Analysis: Reflecting More Deeply to Invalidate the Original Hypotheses
Every study intended to place the mantle of “thought leadership” on its funders should begin with a set of hypotheses on the topic at hand (both the problem in focus and how to solve it), which then guide what research questions are asked and how they are asked (survey, interviews, etc.). Providing groundbreaking content on an issue requires being willing to invalidate the initial hypotheses because they usually reflect the conventional wisdom on the issue. Novel points of view happen when research analysts absorb themselves in the data and see new patterns – new insights on the roots of some problem and how the best companies solve it.
However, far too many thought leadership developers are content to analyze data in a way that merely confirms what they believed before they began gathering that data. The leaders at thought leadership will be companies that view their initial hypotheses as merely training wheels to guide their ride – to be abandoned when the data tells a different story.
Doing so is more likely to happen when multiple people are on the analysis team, and some are not steeped in the conventional wisdom about a topic. The leader of the reengineering movement, Michael Hammer, didn’t have a business degree. That helped him easily reject conventional wisdom about how businesses should operate.
Communication: Creating More Accessible and Interactive Content
Deeper content is necessarily long-form content. It cannot be constrained by target page or word quotas. Great content – even 50 or 100 pages of it – will be read, but only if that content is truly illuminating. Readers of 50 pages of uninspiring ideas won’t go past the first few pages. The companies that gain mindshare through thought leadership this decade will strive to make every page of content insightful and highly readable.
Nonetheless, with more content coming at them, executives need thought leadership to be boiled down persuasively in upfront summaries.

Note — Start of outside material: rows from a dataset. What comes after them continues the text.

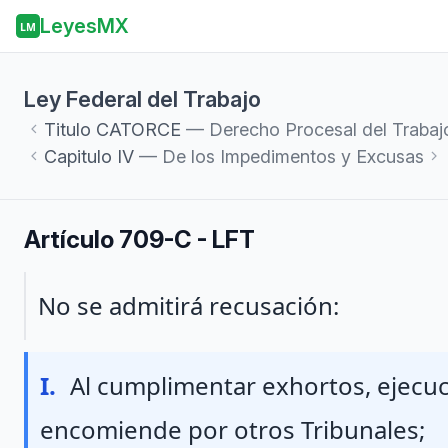
LeyesMX
LM
Ley Federal del Trabajo
Titulo
CATORCE
— Derecho Procesal del Trabaj
Capitulo
IV
— De los Impedimentos y Excusas
Artículo 709-C - LFT
Párrafo 1
No se admitirá recusación:
Fraccion I
I.
Al cumplimentar exhortos, ejecuc
encomiende por otros Tribunales;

People who can wordsmith the irresistible one-paragraph article description and a compelling title will be as important to thought leadership as crack headline writers are at big magazines and newspapers and book editors in charge of coining titles.
But getting better at communicating thoughtful content will go beyond words, Excel charts and static infographics. Companies that conduct thought leadership studies based on quantitative data must embrace data visualization – interactive graphics that let viewers play with the data themselves and see what the results mean for their industry, region of the world, business function, or other dimension. Most infographics I’ve seen are of the USA Today variety – pretty but static art displaying data in a more attractive way.
But static is not interactive. To get an executive immersed in your content, you should be using interactive graphics that let him tailor your results to his situation. Sites like this one (from The Demand Institute on the huge variations in housing markets across the U.S.) provide a glimpse of the interactive future for thought leadership content. I predict that big B2B marketing departments will soon make a run on people who can translate complex, statistics-based concepts into visually engaging content that lets viewers “play with the data.”
Getting better in these three areas will be critical in the years ahead to firms that compete on thought leadership. To stand out and gain mindshare, they will need more, and more profound, insights, backed by real and substantial evidence. And they’ll also need words and interactive capabilities that vividly bring their insights to life.
That’s how I see life for those of us in thought leadership for the rest of this decade. What do you see?